Design, Setting, and Participants Prospective community-based observational cohort of 50-year-old men in Sweden, followed for 32 years. 2322 men participated at age 50 in 1970-1973, and 1221 subjects were re-examined at age 70.
Main outcome measures Myocardial infarction, cardiovascular mortality, and overall mortality.

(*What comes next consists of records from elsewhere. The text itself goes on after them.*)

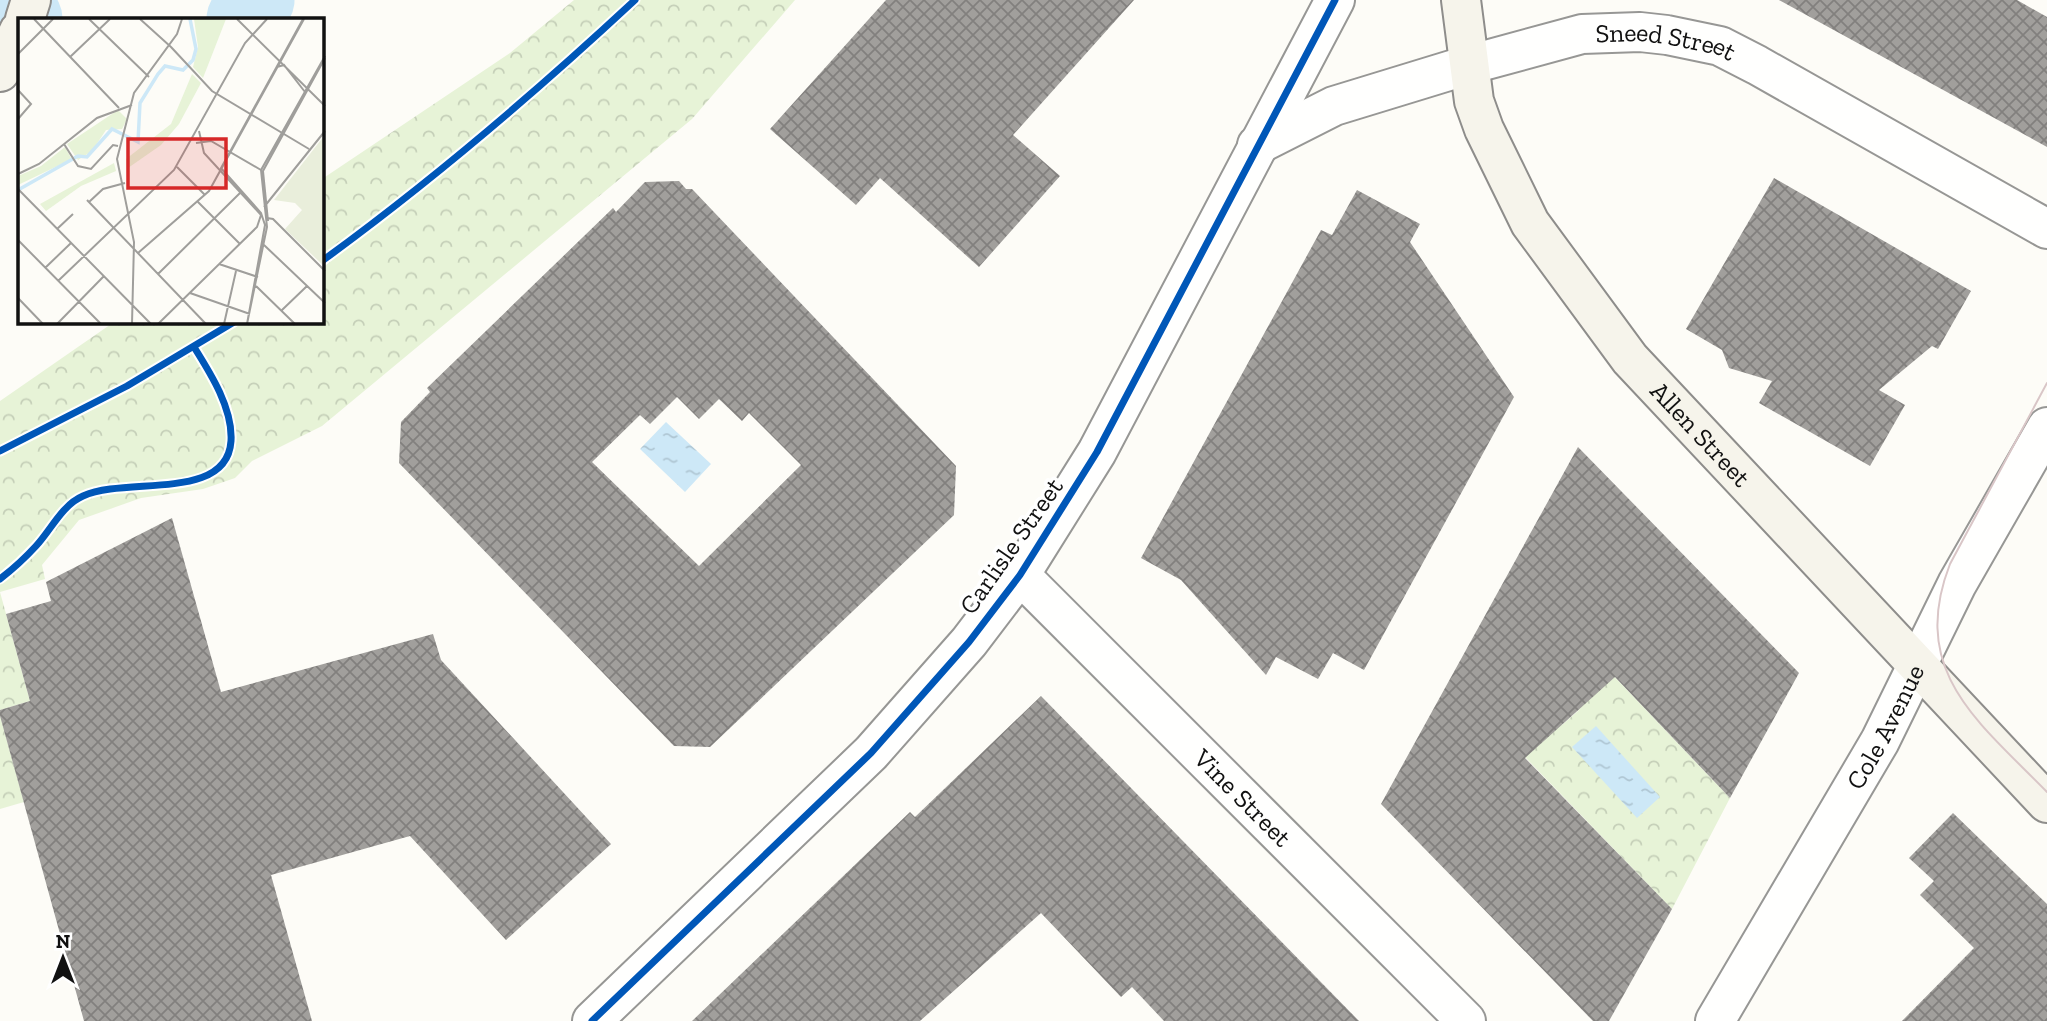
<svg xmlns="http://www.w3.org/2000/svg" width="2047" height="1021" font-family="'Zilla Slab',serif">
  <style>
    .park { fill: url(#park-crowns) }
    .water { fill: url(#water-ripples) }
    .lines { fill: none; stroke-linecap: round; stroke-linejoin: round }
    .river { stroke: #cde8f7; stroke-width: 77 }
    .building { fill: url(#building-cross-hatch); fill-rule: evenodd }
    .street-casing { stroke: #979795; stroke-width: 42 }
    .secondary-casing { stroke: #8e8d8b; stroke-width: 42 }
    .street { stroke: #fffffe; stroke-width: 38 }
    .secondary { stroke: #f6f4eb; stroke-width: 38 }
    .tram { stroke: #d9c6c7; stroke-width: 2 }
    .cycleway-casing { stroke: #fff; stroke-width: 11 }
    .cycleway { stroke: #0057b8; stroke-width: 7 }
    .labels { text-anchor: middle; stroke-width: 7; stroke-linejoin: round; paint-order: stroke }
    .street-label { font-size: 26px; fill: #111; stroke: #fff }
    .inset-river { fill: none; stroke: #cde8f7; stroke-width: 3.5 }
    .inset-road { fill: none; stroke: #9f9e9b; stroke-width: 2 }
    .view { fill: #d62828; fill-opacity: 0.15; stroke: #d62828; stroke-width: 3.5 }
    .inset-edge { fill: none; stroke: #111; stroke-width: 3.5 }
  </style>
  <defs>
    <pattern id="park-crowns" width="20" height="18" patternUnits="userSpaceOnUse" patternTransform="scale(1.75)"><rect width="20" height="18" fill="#e7f3d7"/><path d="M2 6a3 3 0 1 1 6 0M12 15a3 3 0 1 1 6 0" fill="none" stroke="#c5cfb8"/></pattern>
    <pattern id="water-ripples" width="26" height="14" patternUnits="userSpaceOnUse" patternTransform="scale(1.75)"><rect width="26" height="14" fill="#cde8f7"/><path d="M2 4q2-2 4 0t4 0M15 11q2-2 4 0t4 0" fill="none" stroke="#afc6d3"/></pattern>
    <pattern id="building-cross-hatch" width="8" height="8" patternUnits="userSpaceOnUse" patternTransform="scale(1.75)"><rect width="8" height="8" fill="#a19f9c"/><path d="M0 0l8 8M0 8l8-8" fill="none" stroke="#82807e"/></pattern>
  </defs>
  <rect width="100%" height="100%" fill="#fdfcf7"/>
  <g class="park">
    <polygon points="574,0 795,0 692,119 322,426 252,461 235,478 203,489 141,498 79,520 42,565 45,579 0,592 30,701 0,710 0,401 114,322 322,322 322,179 510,53"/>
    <polygon points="1609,671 1730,798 1672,909 1523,755 1557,722 1562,725 1578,711"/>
    <polygon points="0,716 24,802 0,809"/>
  </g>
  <g class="water">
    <polygon points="666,422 711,464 685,492 640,449"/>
    <polygon points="1596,726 1660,797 1637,818 1572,747"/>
  </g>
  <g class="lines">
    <g class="river">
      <polyline points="3,0 24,19"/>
      <polyline points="245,19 256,0"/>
    </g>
  </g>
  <g class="building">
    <polygon points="886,0 1134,0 1013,135 1060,176 979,267 880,178 856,205 770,129"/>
    <polygon points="1779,0 2017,0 2047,17 2047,147"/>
    <polygon points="1774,178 1971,291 1938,349 1932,346 1879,390 1905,405 1870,466 1759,403 1772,381 1729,368 1722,350 1686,329"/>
    <path d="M679,181L686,189H692L956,466L954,515L710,747L674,746L399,463L401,422L430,392L427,388L613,208L616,212L645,182ZM677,397L699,419L719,399L742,421L749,413L801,465L699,566L592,462L640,415L650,424Z"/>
    <polygon points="1357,190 1420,224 1410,242 1514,397 1364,670 1333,653 1318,679 1276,657 1266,675 1181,580 1141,558 1321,230 1332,235"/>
    <polygon points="1578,447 1799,673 1730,798 1615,677 1525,758 1672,909 1609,1021 1593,1021 1381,804"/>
    <polygon points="172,518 221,692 433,634 441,660 611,844 506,940 410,836 271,875 312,1021 84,1021 0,716 0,710 30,701 6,614 51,601 46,582"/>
    <polygon points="1041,696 1359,1021 1164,1021 1132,987 1121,997 1041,913 920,1021 692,1021 910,812 915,817"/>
    <polygon points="1953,813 2047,904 2047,1021 1902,1021 1974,948 1920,895 1934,881 1909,858"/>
  </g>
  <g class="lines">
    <defs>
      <g id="street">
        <path id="s1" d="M1257,145L1334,106L1468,65L1582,34L1640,32L1667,35L1720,46L1757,65L2047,229"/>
        <path id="s2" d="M1020,575L1466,1021"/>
        <polyline points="592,1021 871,753 969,642 1020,575 1097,452 1335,0"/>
        <path id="s3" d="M1715,1021L1880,741L1957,584L2047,427"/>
      </g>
      <g id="secondary">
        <path id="s4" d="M1461,0L1474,101L1484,129L1530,223L1630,359L2047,803"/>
        <polyline points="25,19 31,0"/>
        <polyline points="0,72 19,31"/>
      </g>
    </defs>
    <use href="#street" class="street-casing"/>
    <use href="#secondary" class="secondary-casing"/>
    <use href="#street" class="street"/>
    <use href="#secondary" class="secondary"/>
    <path class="tram" d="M2047,383L1950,564C1908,672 1979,722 2047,792"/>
    <defs>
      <g id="cycleway">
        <path d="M322,261C432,181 535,93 635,0"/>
        <polyline points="0,451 127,386 234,322"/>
        <path d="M0,579C13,569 25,558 36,546C51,530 62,505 83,496C127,476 227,502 231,441C233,409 211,374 194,347"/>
        <polyline points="592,1021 871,753 969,642 1020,575 1097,452 1335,0"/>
      </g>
    </defs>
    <use href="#cycleway" class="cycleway-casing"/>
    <use href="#cycleway" class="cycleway"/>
  </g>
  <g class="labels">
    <g class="street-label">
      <text dy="9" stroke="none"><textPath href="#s1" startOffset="429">Sneed Street</textPath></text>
      <text dy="9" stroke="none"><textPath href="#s4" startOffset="508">Allen Street</textPath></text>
      <text transform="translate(1011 546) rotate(-55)" y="9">Carlisle Street</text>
      <text dy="9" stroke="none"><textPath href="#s3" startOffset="340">Cole Avenue</textPath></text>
      <text dy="9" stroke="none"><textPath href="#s2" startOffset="315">Vine Street</textPath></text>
    </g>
  </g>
  <g transform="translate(18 18)">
    <rect width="306" height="306" fill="#fdfcf7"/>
    <path d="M306,118V248L267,211L284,192L277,185L256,182Z" fill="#e9eedb"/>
    <path d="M176,1H208L185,60L175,49L180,29ZM174,56L183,65L161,106L143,127L110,150L109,160L108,141L153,106ZM100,92L109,101L104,111L88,112L74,133L60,142L49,126ZM47,129L53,140L50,143L0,167V158L23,148ZM96,145L98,153L63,168L28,193L22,186Z" fill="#e7f3d7"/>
    <path class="inset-river" d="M0,172L60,138L69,139L94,111L120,124L122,85L140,56L147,48L165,52L175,42L178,31L172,1"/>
    <path class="inset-road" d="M16,1L101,90M71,1L131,59M122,1L153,29M219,1L307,88M153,29L194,73L291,131M0,36L35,1M52,39L92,1M259,49L266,47L287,74M0,72L13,86L0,101M181,113L186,135L244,198M178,125L193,123L243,152M46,126L60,148L73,151L95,127L100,128M159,149L187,177M0,156L21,146L79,100L114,87M0,171L133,306M69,182L188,306M71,184L85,171L107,165M180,184L222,226M246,189L307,113M249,200L255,201L307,253M250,203L245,153L307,40M39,211L55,196M0,222L83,306M246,227L307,285M120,235L191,173L286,1M201,246L240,259M27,250L53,225M140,256L223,174M40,263L156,152L227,25L249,1M238,268L277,306M172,275L232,296M0,280L25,306M264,292L289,268M39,306L86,258M114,306L116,224L99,141L116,75L159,16L164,1M140,306L239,209L243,197M206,306L218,253M229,306L249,209L243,152L307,38M229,306L247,207L243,195L203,150L285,1"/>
    <path class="view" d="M110,121H208V170H110Z"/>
    <rect width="306" height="306" class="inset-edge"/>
  </g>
  <g transform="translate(63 958)" stroke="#ffffff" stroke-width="5" paint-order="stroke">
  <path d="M0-5L12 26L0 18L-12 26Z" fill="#111111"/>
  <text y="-10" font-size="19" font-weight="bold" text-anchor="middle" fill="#111111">N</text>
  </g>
</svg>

Results At age 50, after adjusting for established conventional risk factors, T wave abnormalities, ST segment depression, major Q/QS pattern, and ECG-LVH were all independent risk factors for the main outcome measures during 32 years of follow-up. When ECG variables were re-measured at age 70, they were still independent risk factors for the mortality outcomes, but lost in significance for prediction of myocardial infarction. Regarding mortality, it was twice as dangerous to have persistent T wave abnormalities (HR, 4.63; 95% CI, 2.18-9.83) or ST segment depression (HR, 5.66; 95% CI; 1.77-18.1), compared to new T wave abnormalities (HR, 2.20; 95% CI, 1.48-3.29) or ST segment depression (HR, 2.55; 95% CI, 1.74-3.75), developing between ages 50 and 70. The addition of "ECG indicating ischemia" significantly increased the predictive power of the Framingham score (p<0.001).
Conclusions It is worthwhile to obtain serial ECGs for proper risk assessment, since persistent ST-T abnormalities carried twice as high risk for future mortality, compared to new or reverted abnormalities.